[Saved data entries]
§

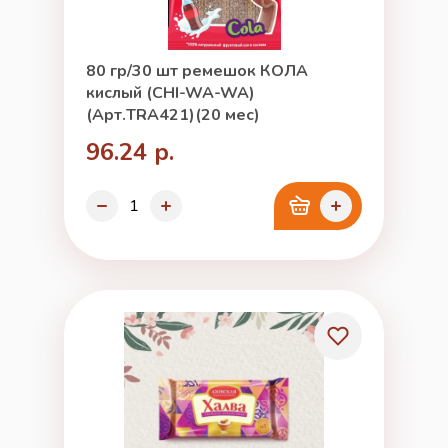
80 гр/30 шт ремешок КОЛА
кислый (CHI-WA-WA)
(Арт.TRA421)(20 мес)
96.24 р.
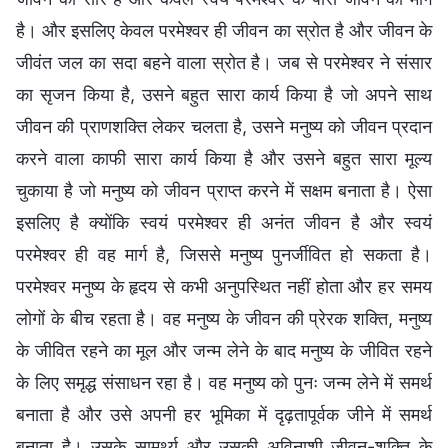
है। और इसलिए केवल परमेश्वर ही जीवन का स्रोत है और जीवन के
जीवंत जल का सदा बहने वाला स्रोत है। जब से परमेश्वर ने संसार
का सृजन किया है, उसने बहुत सारा कार्य किया है जो अपने साथ
जीवन की प्राणशक्ति लेकर चलता है, उसने मनुष्य को जीवन प्रदान
करने वाला काफी सारा कार्य किया है और उसने बहुत सारा मूल्य
चुकाया है जो मनुष्य को जीवन प्राप्त करने में सक्षम बनाता है। ऐसा
इसलिए है क्योंकि स्वयं परमेश्वर ही अनंत जीवन है और स्वयं
परमेश्वर ही वह मार्ग है, जिससे मनुष्य पुनर्जीवित हो सकता है।
परमेश्वर मनुष्य के हृदय से कभी अनुपस्थित नहीं होता और हर समय
लोगों के बीच रहता है। वह मनुष्य के जीवन की प्रेरक शक्ति, मनुष्य
के जीवित रहने का मूल और जन्म लेने के बाद मनुष्य के जीवित रहने
के लिए समृद्ध संसाधन रहा है। वह मनुष्य को पुनः जन्म लेने में समर्थ
बनाता है और उसे अपनी हर भूमिका में दृढ़तापूर्वक जीने में समर्थ
बनाता है। उसके सामर्थ्य और उसकी अविनाशी जीवन-शक्ति के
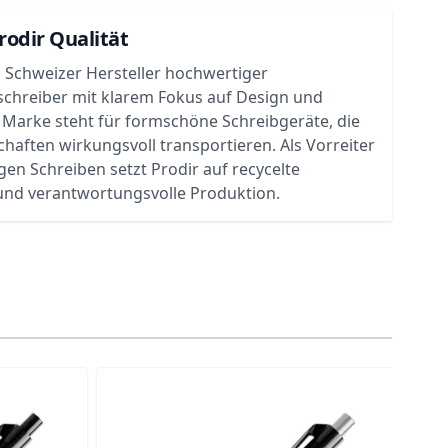
rodir Qualität
in Schweizer Hersteller hochwertiger
chreiber mit klarem Fokus auf Design und
e Marke steht für formschöne Schreibgeräte, die
aften wirkungsvoll transportieren. Als Vorreiter
gen Schreiben setzt Prodir auf recycelte
 und verantwortungsvolle Produktion.
traight to carousel navigation using the skip links.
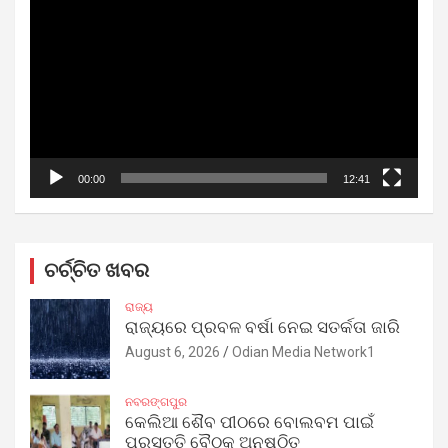
Player
00:00
12:41
ଚର୍ଚ୍ଚିତ ଖବର
ରାଜ୍ୟ
ରାଜ୍ୟରେ ପ୍ରବଳ ବର୍ଷା ନେଇ ସତର୍କତା ଜାରି
August 6, 2026
Odian Media Network1
ନବରଙ୍ଗପୁର
କେଲିଆ ଶୈବ ପୀଠରେ ବୋଲବମ ପାଇଁ
ପ୍ରସ୍ତୁତି ବୈଠକ ଅନୁଷ୍ଠିତ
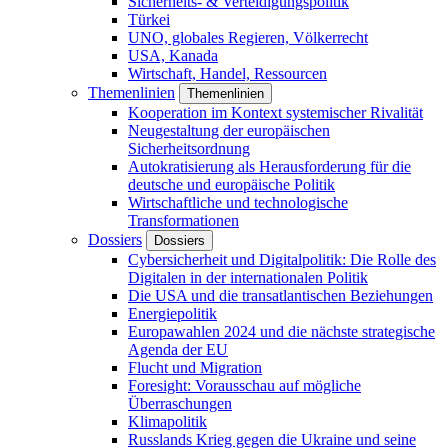
Sicherheits- & Verteidigungspolitik
Türkei
UNO, globales Regieren, Völkerrecht
USA, Kanada
Wirtschaft, Handel, Ressourcen
Themenlinien
Themenlinien
Kooperation im Kontext systemischer Rivalität
Neugestaltung der europäischen
Sicherheitsordnung
Autokratisierung als Herausforderung für die
deutsche und europäische Politik
Wirtschaftliche und technologische
Transformationen
Dossiers
Dossiers
Cybersicherheit und Digitalpolitik: Die Rolle des
Digitalen in der internationalen Politik
Die USA und die transatlantischen Beziehungen
Energiepolitik
Europawahlen 2024 und die nächste strategische
Agenda der EU
Flucht und Migration
Foresight: Vorausschau auf mögliche
Überraschungen
Klimapolitik
Russlands Krieg gegen die Ukraine und seine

§

→ AIM OF THE TASK:
Write out each line exactly, from the one containing "Odian Media Network1" through the end of the entries, and skip the pictures.

→ TASK ANSWER:
Odian Media Network1
ନବରଙ୍ଗପୁର
କେଲିଆ ଶୈବ ପୀଠରେ ବୋଲବମ ପାଇଁ
ପ୍ରସ୍ତୁତି ବୈଠକ ଅନୁଷ୍ଠିତ
Sicherheits- & Verteidigungspolitik
Türkei
UNO, globales Regieren, Völkerrecht
USA, Kanada
Wirtschaft, Handel, Ressourcen
Themenlinien
Themenlinien
Kooperation im Kontext systemischer Rivalität
Neugestaltung der europäischen
Sicherheitsordnung
Autokratisierung als Herausforderung für die
deutsche und europäische Politik
Wirtschaftliche und technologische
Transformationen
Dossiers
Dossiers
Cybersicherheit und Digitalpolitik: Die Rolle des
Digitalen in der internationalen Politik
Die USA und die transatlantischen Beziehungen
Energiepolitik
Europawahlen 2024 und die nächste strategische
Agenda der EU
Flucht und Migration
Foresight: Vorausschau auf mögliche
Überraschungen
Klimapolitik
Russlands Krieg gegen die Ukraine und seine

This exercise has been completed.